Extrait de la section « Exigences de gouvernance », clause 5.5 de la politique.
Pour les PME, les mêmes principes de preuve peuvent être mis en œuvre plus simplement. La Politique de gestion des vulnérabilités et des correctifs pour PME indique :
Tenir des enregistrements exacts des correctifs appliqués, des points en suspens et des exceptions afin de garantir la préparation à l’audit
Extrait de la section « Objectifs », clause 3.4 de la politique.
Elle définit ensuite le journal de correctifs comme élément probant d’audit :
Un journal de correctifs doit être tenu et revu lors des audits et des activités de réponse aux incidents
Extrait de la section « Exigences de gouvernance », clause 5.4.1 de la politique.
Et elle précise le contenu minimal :
Les journaux doivent inclure le nom de l’appareil, la mise à jour appliquée, la date d’application des correctifs et la raison de tout retard
Extrait de la section « Exigences de gouvernance », clause 5.4.2 de la politique.
Pour une exposition urgente sur des systèmes exposés à Internet, la politique PME fixe une exigence mesurable :
Les correctifs critiques doivent être appliqués dans les 3 jours suivant leur publication, en particulier pour les systèmes exposés à Internet
Extrait de Politique de gestion des vulnérabilités et des correctifs pour PME, section « Exigences de mise en œuvre de la politique », clause 6.1.1.
Ces clauses transforment le travail technique en éléments probants. La politique définit les attentes. Le registre consigne les constats. Le ticket attribue les travaux. L’enregistrement de changement maîtrise le déploiement. Le journal de correctifs prouve l’action. Le registre des risques consigne les exceptions. Les comptes rendus de revue démontrent la supervision.
Le modèle Clarysec orienté éléments probants
Le modèle Clarysec orienté éléments probants repose sur un principe : chaque constat de vulnérabilité doit être traçable de la découverte à la décision.

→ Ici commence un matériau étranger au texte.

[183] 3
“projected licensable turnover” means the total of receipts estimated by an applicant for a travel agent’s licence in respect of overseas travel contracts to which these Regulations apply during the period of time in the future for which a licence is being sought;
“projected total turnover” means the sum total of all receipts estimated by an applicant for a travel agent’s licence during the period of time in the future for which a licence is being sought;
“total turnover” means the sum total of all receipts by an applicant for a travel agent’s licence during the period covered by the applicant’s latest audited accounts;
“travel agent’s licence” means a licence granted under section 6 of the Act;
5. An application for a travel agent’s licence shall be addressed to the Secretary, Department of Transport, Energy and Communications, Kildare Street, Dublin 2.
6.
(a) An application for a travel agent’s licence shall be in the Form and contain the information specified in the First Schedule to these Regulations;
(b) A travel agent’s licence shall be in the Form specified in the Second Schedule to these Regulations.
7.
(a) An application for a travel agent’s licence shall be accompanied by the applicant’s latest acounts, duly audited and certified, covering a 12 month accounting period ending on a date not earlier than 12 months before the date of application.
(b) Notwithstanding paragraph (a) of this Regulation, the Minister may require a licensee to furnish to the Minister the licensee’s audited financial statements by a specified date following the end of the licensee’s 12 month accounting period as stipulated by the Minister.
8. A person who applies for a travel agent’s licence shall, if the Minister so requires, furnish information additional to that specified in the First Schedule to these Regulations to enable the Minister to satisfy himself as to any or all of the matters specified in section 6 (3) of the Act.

Dans Zenith Blueprint : feuille de route d’audit en 30 étapes, la phase Contrôles en action, Étape 19 : Contrôles technologiques I, traite la gestion des vulnérabilités comme un contrôle répétable plutôt que comme une exigence théorique :
La gestion des vulnérabilités est l’un des domaines les plus critiques de l’hygiène cyber moderne. Bien que les pare-feu et les outils antivirus fournissent une protection, ils peuvent être contournés si des systèmes non corrigés ou des services mal configurés restent exposés.
La même étape explique que les organisations doivent utiliser des calendriers réguliers d’application des correctifs, des scanners de vulnérabilités, le triage, l’attribution, le suivi de la remédiation, des contrôles compensatoires et l’acceptation du risque résiduel. Surtout, elle cadre correctement la posture d’audit :
Le contrôle ne vise pas la perfection ; il vise un processus organisé, transparent et assorti d’une responsabilité claire.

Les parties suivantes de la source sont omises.